München. Um auf Probleme im Straßentransport aufmerksam zu machen, unterstützt Verdi die diesjährige Aktionswoche der Internationalen Transportarbeiter-Förderation (ITF). Vom 13. bis 19. Oktober 2008 informiert die Gewerkschaft über Arbeits- und Einkommensbedingungen. „Weltweit kämpfen in dieser Aktionswoche Beschäftigte in der Transportbranche gemeinsam für bessere Arbeitsbedingungen, Bezahlung und Arbeitsschutz“, erklärt Hans-Peter Konrad, für die Transportbranche zuständiger Gewerkschaftssekretär bei Verdi Bayern. In den Fokus der Aktionswoche stellt Verdi fehlende Investitionen in Park- und Rastanlagen. Dazu sollen die deutschen Landesbehörden durch eine zweitägige Unterschriftensammlung auf Autobahnraststätten und Parkplätzen an den bayerischen Autobahnen aufgefordert werden.
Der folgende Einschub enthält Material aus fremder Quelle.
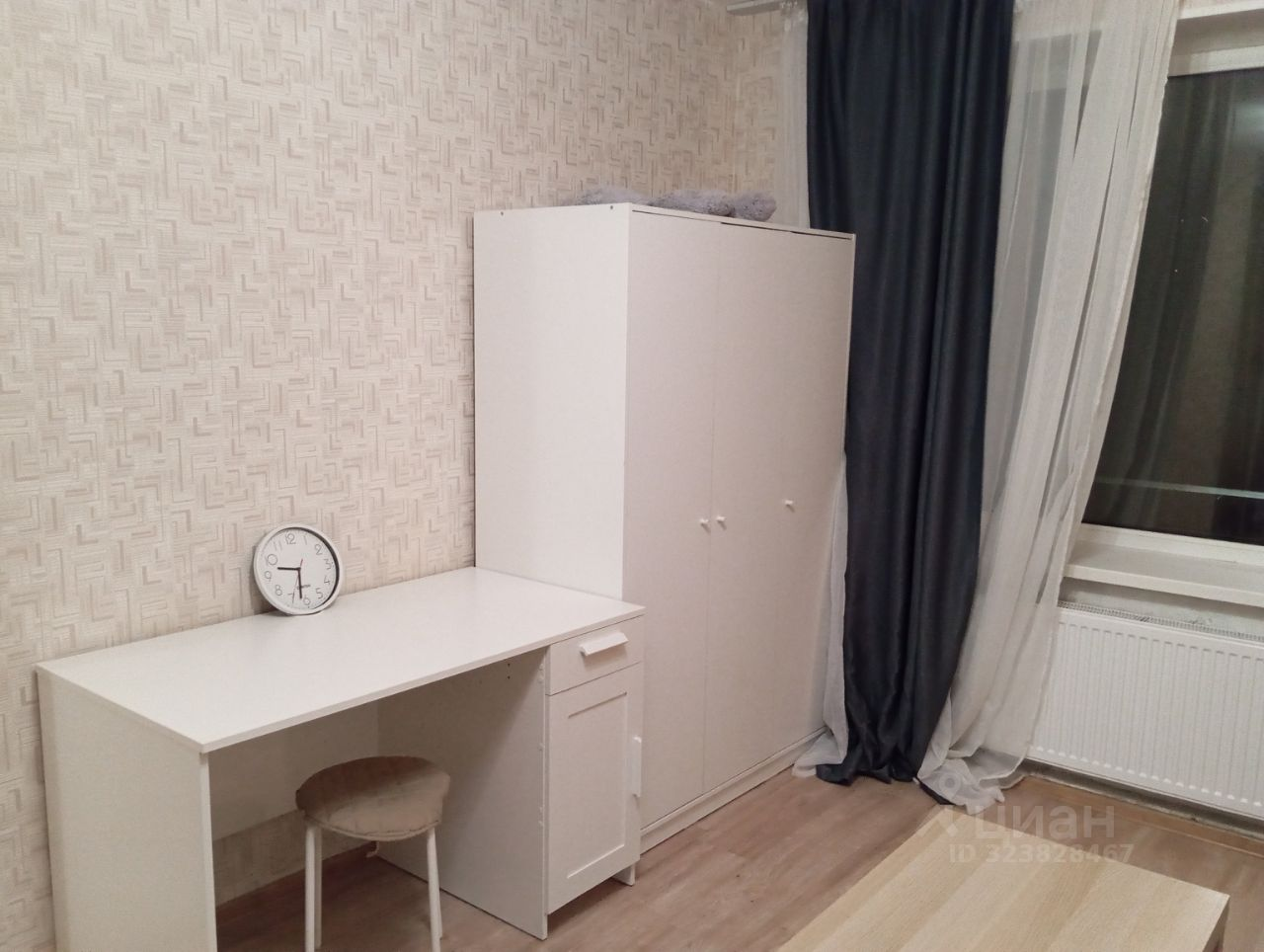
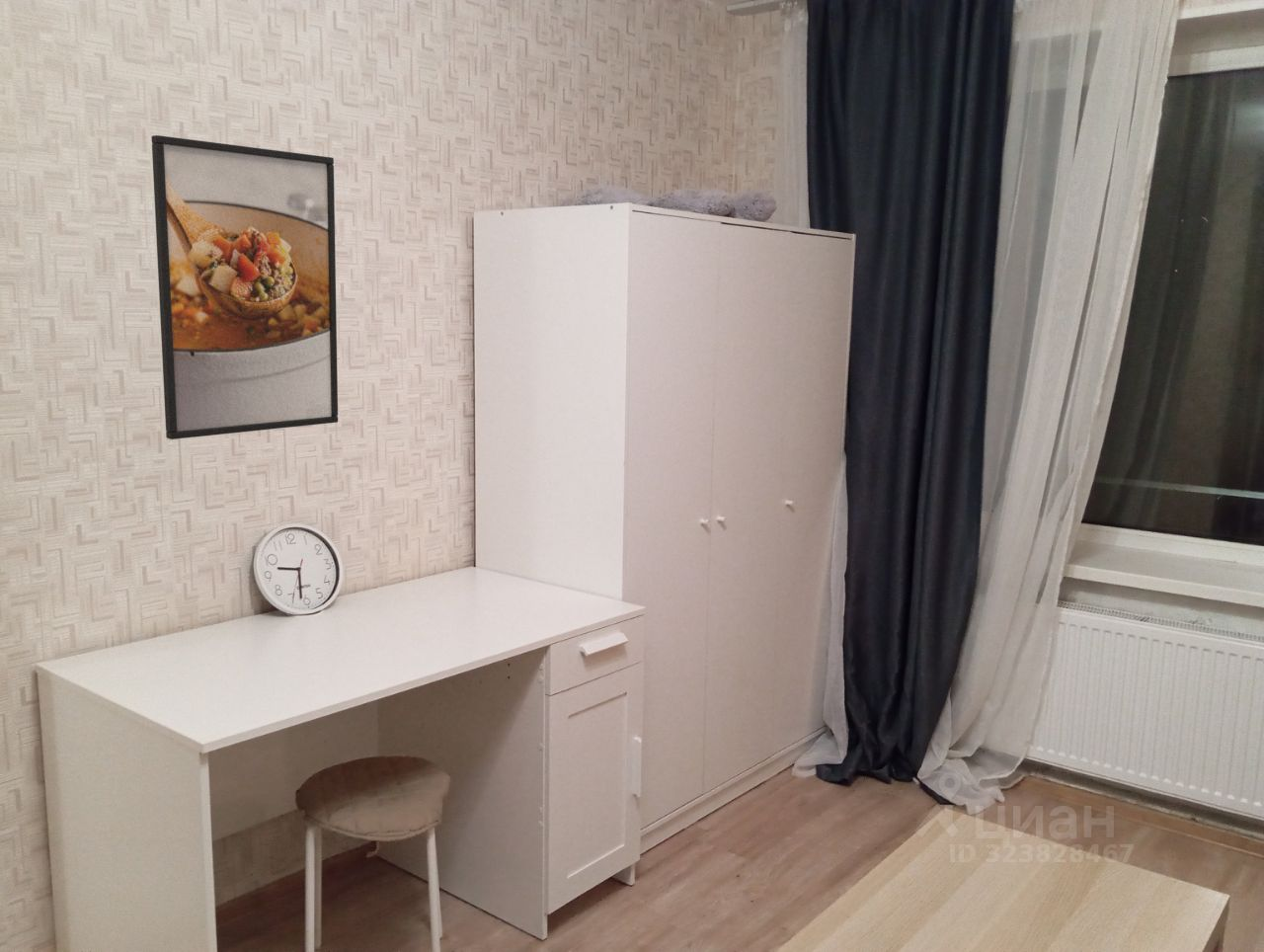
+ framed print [151,134,339,440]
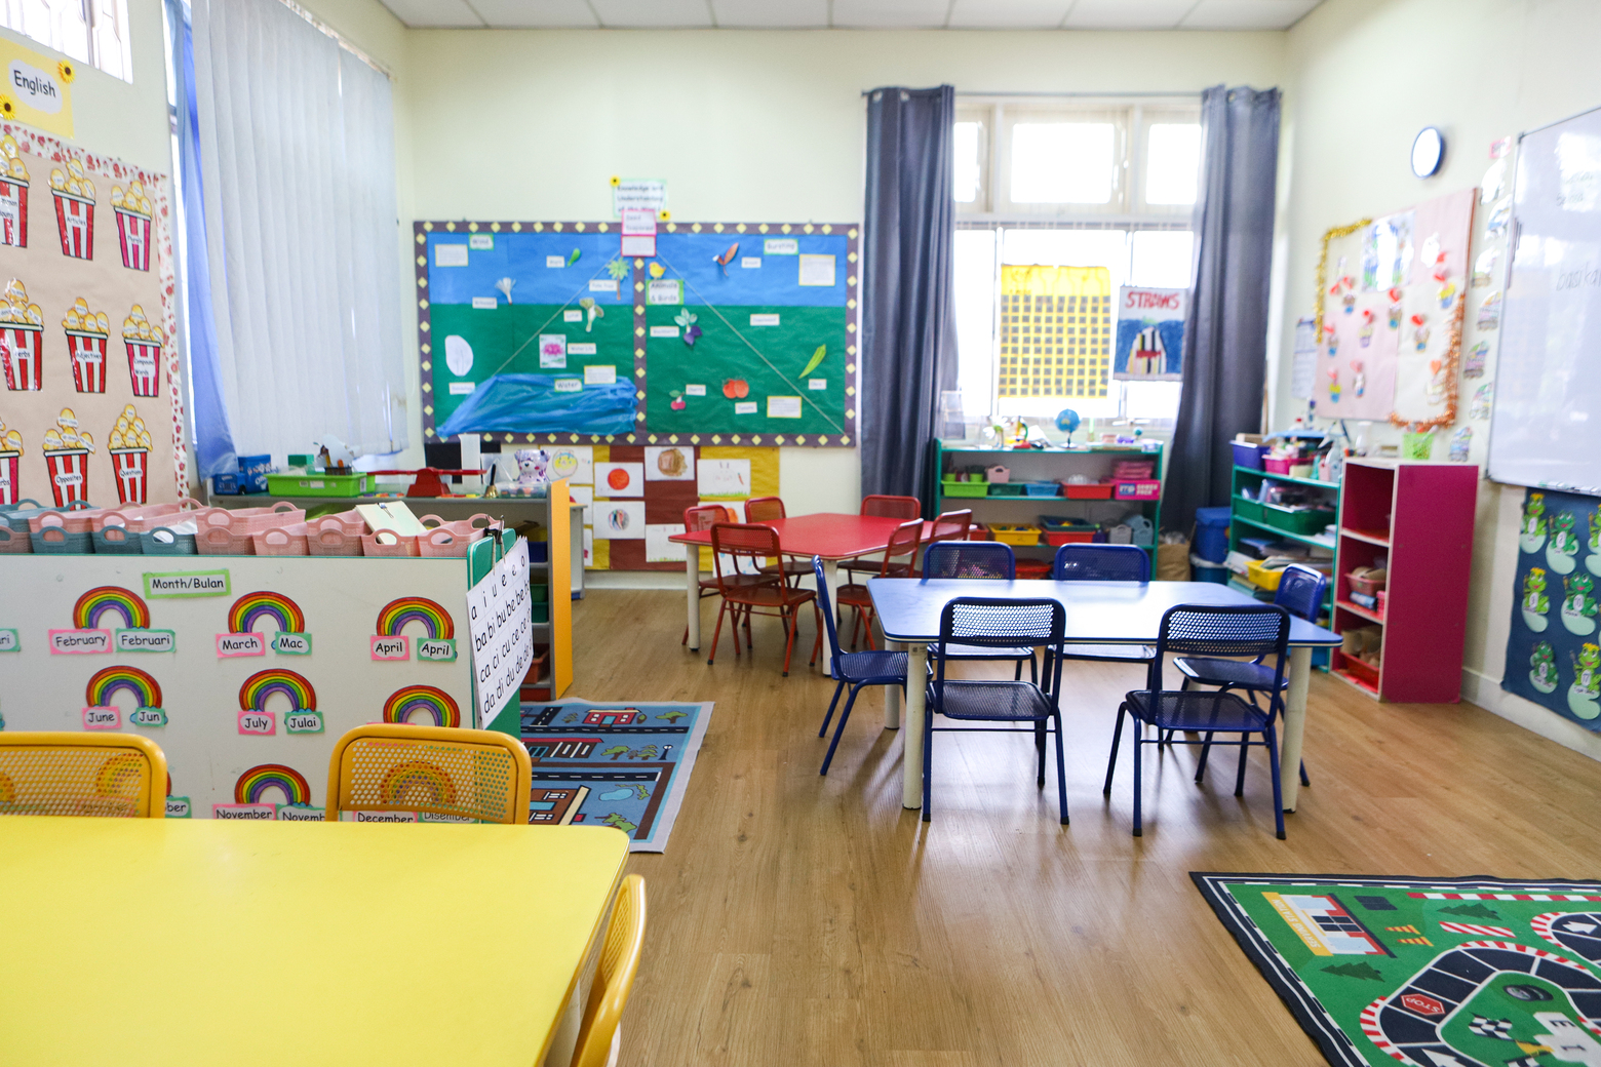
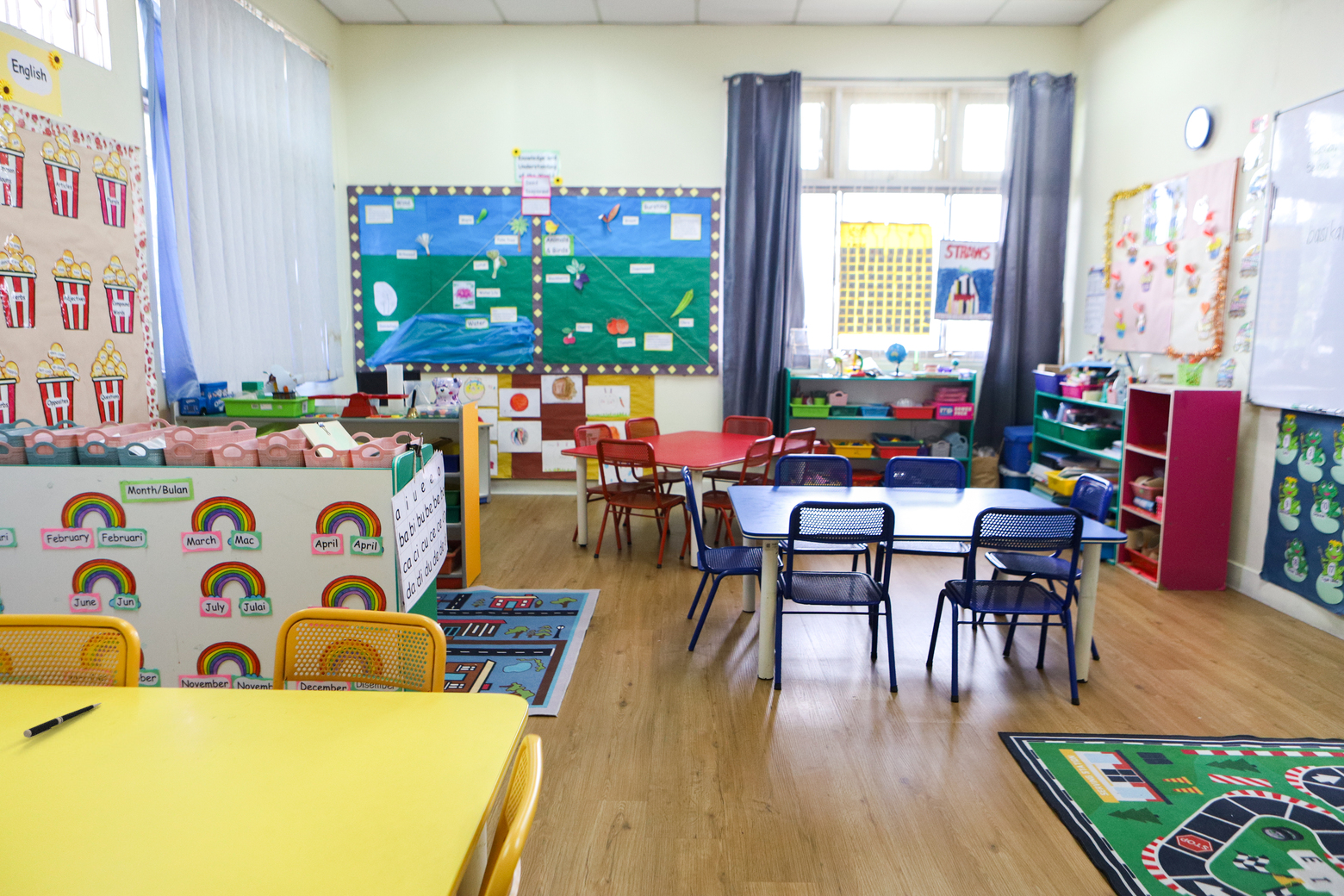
+ pen [22,702,102,738]
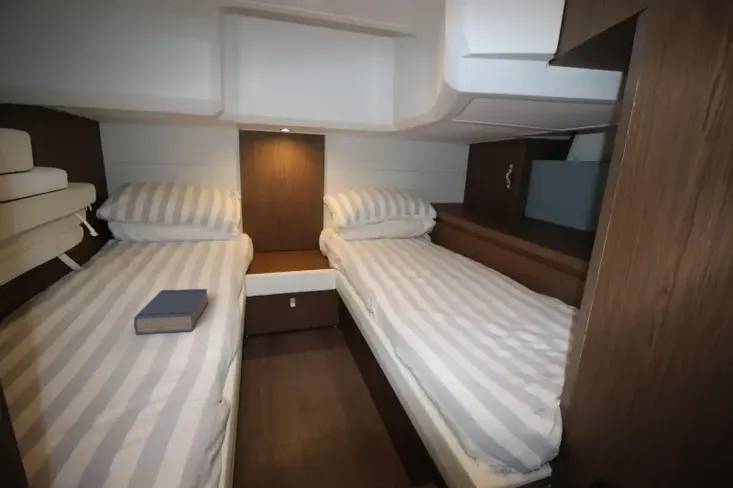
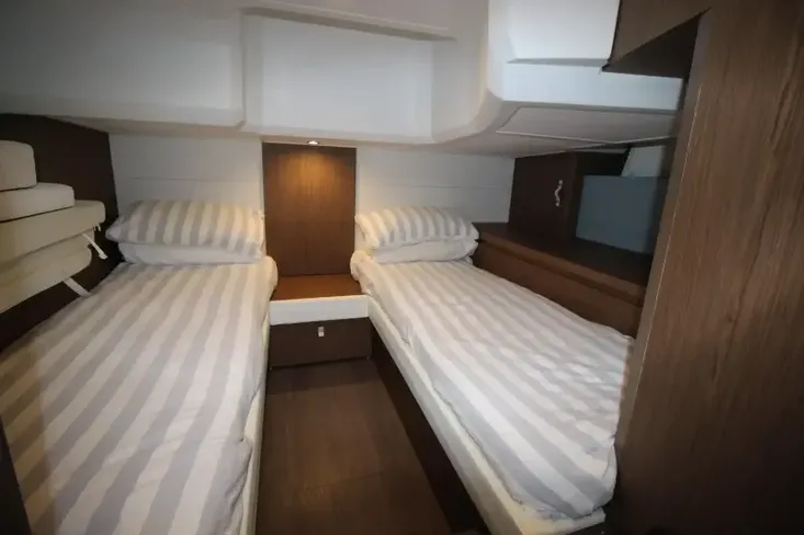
- book [133,288,209,335]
Zielrichtung der Unterschriftenaktion sei zudem, Solidarität unter den Beschäftigten zu schaffen, wenn es gegen Schwarzarbeit, illegale Beschäftigung, Sozialdumping und für fairen Wettbewerb geht. Überlange Arbeitszeiten, der Druck der Auftraggeber, wenige wirklich erholsame Pausen und unzulängliche Einrichtungen für Fahrerinnen und Fahrer während der Ruhezeiten – dies führe beim Fahrpersonal oft zu Übermüdung und gefährde den Straßenverkehr, erläutert Konrad. „Auf diese Punkte wollen wir im Rahmen der Aktion hinweisen und die Politik sowie die Bürgerinnen und Bürger wachrütteln“, sagt Hans-Peter Konrad. (ag)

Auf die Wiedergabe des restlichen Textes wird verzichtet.